# [Travail à faire]
[1] Recopiez tout le passage de l'extrait sur les châteaux de Virebent et l'église d'Eget, depuis « Communication courte de » jusqu'à « en pays toulousain. ».
[2] Prolongez l'extrait sur les châteaux de Virebent et l'église d'Eget au-delà de sa dernière phrase.

# [Extrait]
↓↓↓

Communication courte de Louis Peyrusse et d’Amandine de Pérignon :
Deux châteaux de François Virebent en Tarn-et-Garonne.

Les châteaux de Pérignon à Finhan et du Mesnil à Montech sont des créations de François Virebent (dont on connaît peu d’œuvres) peu après 1850.
Le premier est la castellisation d’une maison de maître, l’autre une construction a novo sur un schéma rare incluant une tour.
Deux chantiers peu documentés, révélateurs des goûts de la noblesse en pays toulousain.

 

Château du Mesnil, Montech. Château de Pérignon, Finhan.

 

 

 

 

 

Communication courte d’Emmanuel Garland :
Le décor peint médiéval de l’église d’Eget (Commune d’Aragnouet, Hautes-Pyrénées).

Détail de l'Annonce aux bergers (cliché E. Garland). La dépose, pour restauration, du retable baroque qui tapissait l’abside romane de l’église d’Eget (Hautes-Pyrénées, commune d’Aragnouet) a révélé des vestiges d’un décor peint dans la zone centrale de l’hémicycle.

↑↑↑

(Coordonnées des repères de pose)

↓↓↓

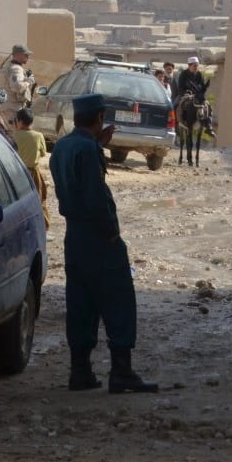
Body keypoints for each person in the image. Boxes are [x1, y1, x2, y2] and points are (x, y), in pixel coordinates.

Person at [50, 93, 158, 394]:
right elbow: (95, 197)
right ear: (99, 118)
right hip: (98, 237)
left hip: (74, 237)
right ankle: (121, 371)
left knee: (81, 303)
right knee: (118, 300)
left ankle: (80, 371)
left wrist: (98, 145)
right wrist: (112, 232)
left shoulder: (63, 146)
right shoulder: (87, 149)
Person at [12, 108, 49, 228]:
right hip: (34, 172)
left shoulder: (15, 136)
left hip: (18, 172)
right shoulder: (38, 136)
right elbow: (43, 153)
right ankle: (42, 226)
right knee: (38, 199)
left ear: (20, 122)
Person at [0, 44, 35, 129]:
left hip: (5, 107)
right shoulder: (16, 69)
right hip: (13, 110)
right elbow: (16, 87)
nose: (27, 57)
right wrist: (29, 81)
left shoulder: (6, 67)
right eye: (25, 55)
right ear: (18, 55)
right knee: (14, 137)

↑↑↑
↓↓↓

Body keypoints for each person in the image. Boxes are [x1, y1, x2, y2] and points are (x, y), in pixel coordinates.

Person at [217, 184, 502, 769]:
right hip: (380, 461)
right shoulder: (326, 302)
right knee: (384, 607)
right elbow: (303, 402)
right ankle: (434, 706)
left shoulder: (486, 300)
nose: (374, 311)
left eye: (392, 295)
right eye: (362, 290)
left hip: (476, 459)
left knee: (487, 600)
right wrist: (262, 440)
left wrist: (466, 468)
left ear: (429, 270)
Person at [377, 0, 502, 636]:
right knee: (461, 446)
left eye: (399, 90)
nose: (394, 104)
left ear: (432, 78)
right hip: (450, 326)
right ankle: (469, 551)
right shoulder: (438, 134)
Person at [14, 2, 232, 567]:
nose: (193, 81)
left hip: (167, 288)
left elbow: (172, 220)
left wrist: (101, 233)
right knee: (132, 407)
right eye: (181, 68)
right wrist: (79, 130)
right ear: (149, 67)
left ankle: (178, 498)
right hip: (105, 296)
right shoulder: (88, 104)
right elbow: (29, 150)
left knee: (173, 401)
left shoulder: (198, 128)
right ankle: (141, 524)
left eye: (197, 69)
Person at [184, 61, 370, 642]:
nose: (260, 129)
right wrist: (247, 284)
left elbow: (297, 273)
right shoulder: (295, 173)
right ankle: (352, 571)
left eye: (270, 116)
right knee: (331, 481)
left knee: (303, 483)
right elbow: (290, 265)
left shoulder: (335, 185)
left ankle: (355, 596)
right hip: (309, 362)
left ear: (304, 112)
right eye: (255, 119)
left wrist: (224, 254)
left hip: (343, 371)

↑↑↑
↓↓↓

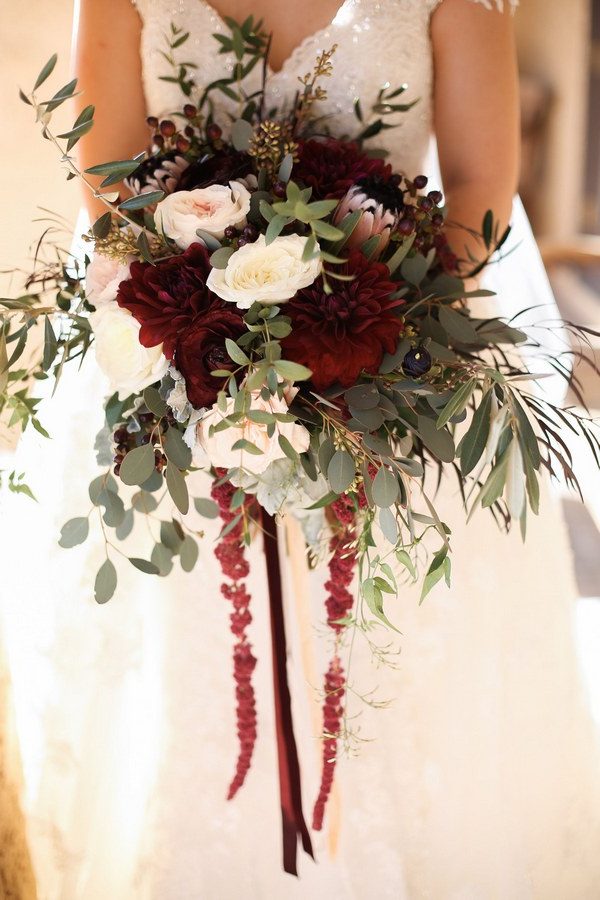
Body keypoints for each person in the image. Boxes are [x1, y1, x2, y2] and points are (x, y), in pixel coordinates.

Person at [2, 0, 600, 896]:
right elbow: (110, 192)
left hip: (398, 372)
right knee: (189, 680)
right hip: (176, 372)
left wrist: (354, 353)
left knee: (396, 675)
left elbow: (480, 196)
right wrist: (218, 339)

↑↑↑

# [Corrigé]
[1]
Communication courte de Louis Peyrusse et d’Amandine de Pérignon :
Deux châteaux de François Virebent en Tarn-et-Garonne.

Les châteaux de Pérignon à Finhan et du Mesnil à Montech sont des créations de François Virebent (dont on connaît peu d’œuvres) peu après 1850.
Le premier est la castellisation d’une maison de maître, l’autre une construction a novo sur un schéma rare incluant une tour.
Deux chantiers peu documentés, révélateurs des goûts de la noblesse en pays toulousain.

[2]
On y distingue trois ensembles partiellement superposés. Le plus ancien (second quart du XIIIe siècle ?) figure deux scènes de l’Incarnation (Nativité et Annonce aux bergers) ainsi que l’offrande de Caïn et d’Abel (embrasure de la fenêtre axiale). Deux ou trois siècles plus tard, on compléta le décor par l’ajout de ce qui devait être une représentation de saint Michel psychopompe, réalisée au trait noir. Enfin, lors d’une troisième intervention, on peignit deux bandes verticales timbrées de fleurs de lys à l’ocre rouge. Cette dernière intervention entraîna la disparition de la partie gauche de la scène de la Nativité. Avec cet ensemble, le décor absidal d’Eget complète de façon très opportune le corpus des peintures médiévales de cette région des Pyrénées.

 

Vue d'ensemble de l'abside. (Cliché E. Garland)

 

 

 

 

 

 

 

 

 


Présents : MM. Cazes, Président, Scellès, Directeur, Ahlsell de Toulza, Trésorier, Cabau, Secrétaire général, Mme Napoléone Secrétaire-adjointe, M. Péligry, Bibliothécaire-Archiviste ; Mmes Andrieu, Bessis, Cazes, Jaoul, Nadal, Pradalier-Schlumberger ; MM. Balty, Garland, Garrigou-Grandchamp, Lassure, Peyrusse, Pradalier, Surmonne, Testard, Tollon, membres titulaires ; Mmes Balty, Bossoutrot, Czerniak, Fradier, Queixalós ; MM. Burroni, Penent, Rebière, Sournia, Suzzoni, membres correspondants.
Excusés : Mmes Heng, Fournié, Sénart, M. Boudartchouk.
Invitée : Mme Amandine de Pérignon.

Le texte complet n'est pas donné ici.